The difference in the magnitude of the loss in the following plot is related to this difference in the implementations. For **your** implementation, use the loss function with the squared distances.

In [None]:
plt.figure(figsize=(10,8))
plt.plot(range(2,21), loss)
plt.scatter(range(2,21), loss)
plt.title("Scree plot (k-medoids)")
plt.show()

5. Modify your code to perform $c$-means.
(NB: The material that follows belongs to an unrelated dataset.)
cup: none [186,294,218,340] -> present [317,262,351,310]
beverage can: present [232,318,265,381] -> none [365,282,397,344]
Repeat the assignment of point 3 with the new implementation.

Note: [c-means documentation](https://pythonhosted.org/scikit-fuzzy/api/skfuzzy.cluster.html#cmeans)

In [None]:
from skfuzzy.cluster import cmeans

# 'cntr': cluster centers 
# 'u' : final fuzzy c-partitioned matrix
# 'u0': initial guess at fuzzy c-partitioned matrix (either 'init' or random guess)
# 'd': final Euclidean distance matrix
# 'jm': objective function history
# 'p': number of iterations run
# 'fpc': final fuzzy partition coefficient

In [None]:
loss = []

for k in range(2, 21):
    results = np.zeros(shape=20)

    for i in range(20):
        cntr, u, u0, d, jm, p, fpc = cmeans(data= s3.T, c=k, m=2, error = 0.005, maxiter=1000, init=None)
        #NB 'data' must have shape num_features x num_points
        results[i] = jm[p-1]    # 'jm' is the history of the objective function, 'p' is the number of performed iterations
    loss.append(np.min(results))

In [None]:
plt.figure(figsize=(10,8))
plt.plot(range(2,21), loss)
plt.scatter(range(2,21), loss)
plt.title("Scree plot (c-means)")
plt.show()